[Trecho do documento]

Não tijolos, nem paredes, o calor é forteç cada vez que você apalpa à
volta, caem blocos de terra molhada. O chão é lodoso. Seu cativeiro é
úmido e infinito.
Quando te tiram a roupa – você vai ficar assim por muito tempo. Primeiro: o pau-de-arara.
Trata-se de um invento simples, bem brasileiro. Uma barra de ferro
apoiada sobre cavaletes, onde te penduram enrolado, pesando sobre os
braços e pernas. Eles te batem, te chutam, dão choque elétricos; nada de
maquininha de Tio Sam, são fios desencapados que chegam diretamente no
sovaco, na barriga, na boca.
Se divertem com isso, assim como se divertiram desde sempre aqueles que têm o poder de torturar.
Quando você fraqueja, te levam a outra sala – piso de taco – onde
perguntam tudo o que sabe, que atordoado você tenta esconder. Eles não
vão te deixar em paz.
Você se pergunta: por que está ali? É 1975. Já se passaram dez anos
desde o golpe militar no Brasil. O novo governo dos milicos (general Ernesto Geisel) prometia uma volta pacífica à democracia, com um governo civil.
Depois de prender centenas de opositores, mandar milhares para o
exílio e exterminar os grupos de resistência armada, a ditadura começava
a querer ser vista como “ditabranda”. É claro que você não acreditava,
mas estava em todos os jornais. De qualquer forma, você era conhecido
publicamente, não devia temer. Jamais se envolveu na luta armada; advogado, comunista do Partidão (PCB),
foi vereador e deputado federal, você sempre acreditou na política.
Pela sua atuação, já havia sido preso. Mas torturado, jamais. Até o dia 1
de outubro de 1975.

[Tarefas]
1. Transcreva do trecho, sem qualquer alteração, a passagem que se inicia nas palavras "Você se pergunta: por" e vai até "um governo civil.".
2. Responda com base no trecho sobre a ditadura:
(a) Em que ano se passa a cena narrada?
(b) Qual general chefiava o novo governo dos militares?
(c) Que cargos a pessoa a quem o texto se dirige já tinha ocupado?
Use somente o trecho como fonte.

[Dados fornecidos]
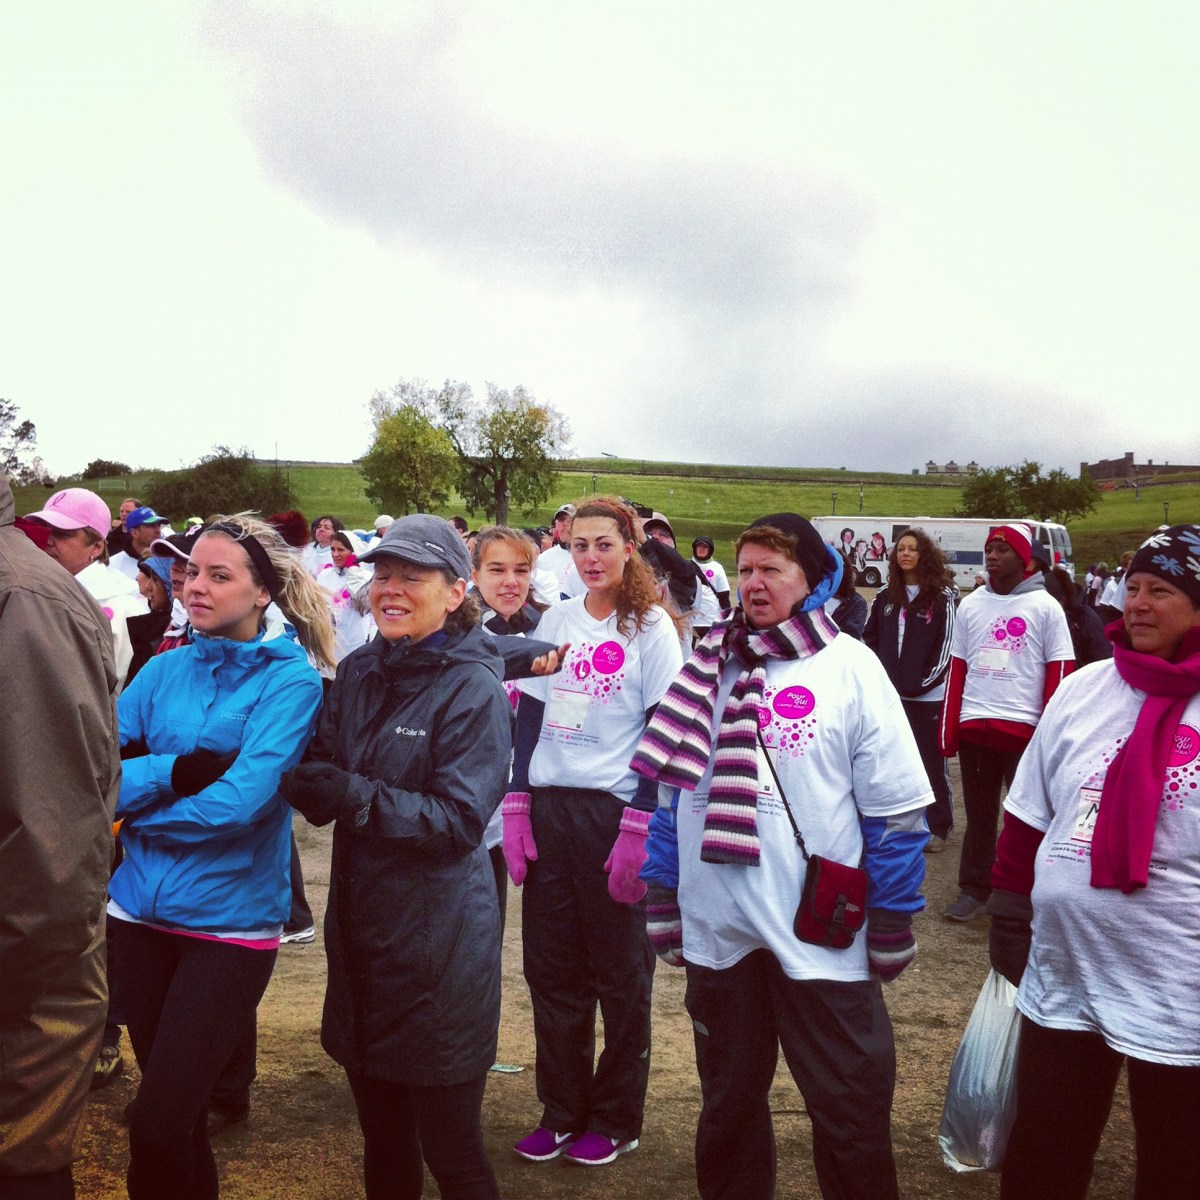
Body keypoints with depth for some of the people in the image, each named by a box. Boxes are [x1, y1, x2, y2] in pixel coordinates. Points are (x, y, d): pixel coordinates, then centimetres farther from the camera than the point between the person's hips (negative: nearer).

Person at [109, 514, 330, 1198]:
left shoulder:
--
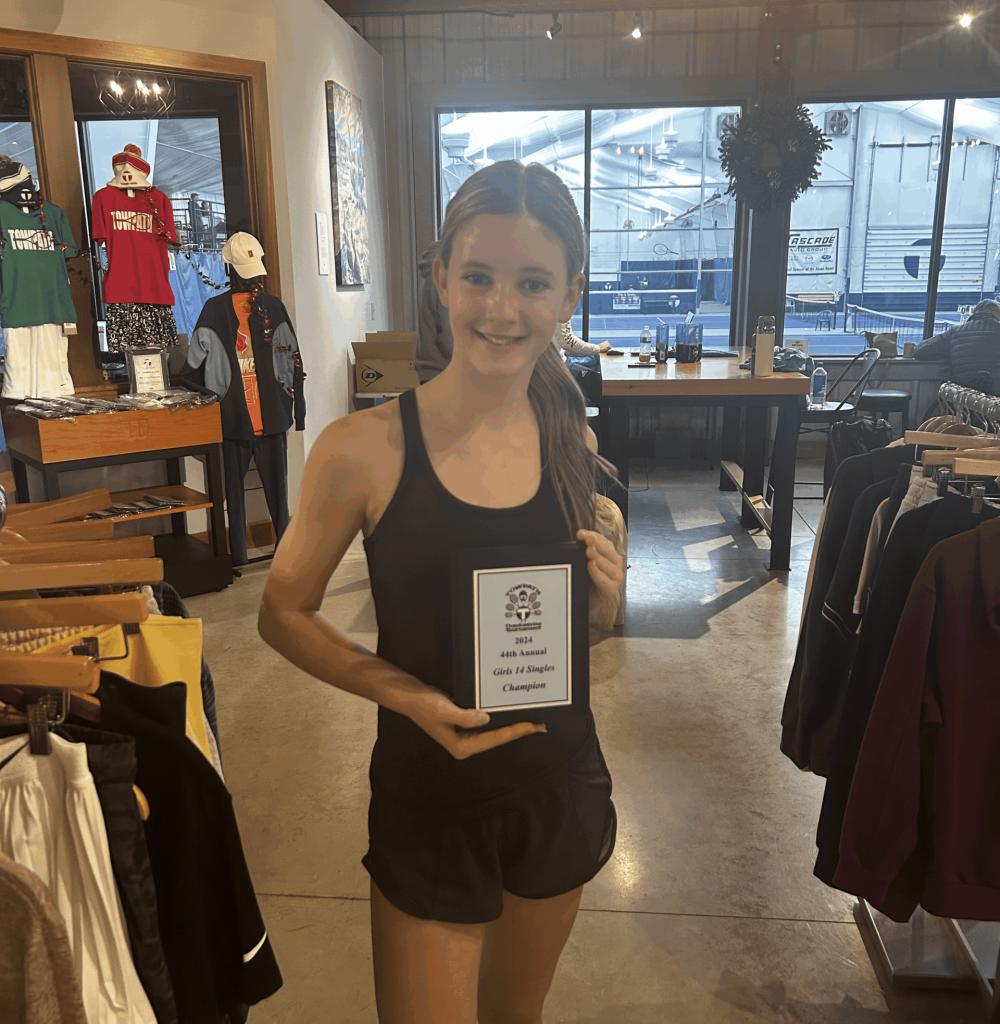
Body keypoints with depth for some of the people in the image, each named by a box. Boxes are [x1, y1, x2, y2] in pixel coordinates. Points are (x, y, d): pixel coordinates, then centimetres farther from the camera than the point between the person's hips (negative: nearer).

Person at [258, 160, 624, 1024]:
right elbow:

[Respostas por tarefa]
1.
Você se pergunta: por que está ali? É 1975. Já se passaram dez anos
desde o golpe militar no Brasil. O novo governo dos milicos (general Ernesto Geisel) prometia uma volta pacífica à democracia, com um governo civil.

2.
(a) Em 1975.
(b) O general Ernesto Geisel.
(c) Vereador e deputado federal.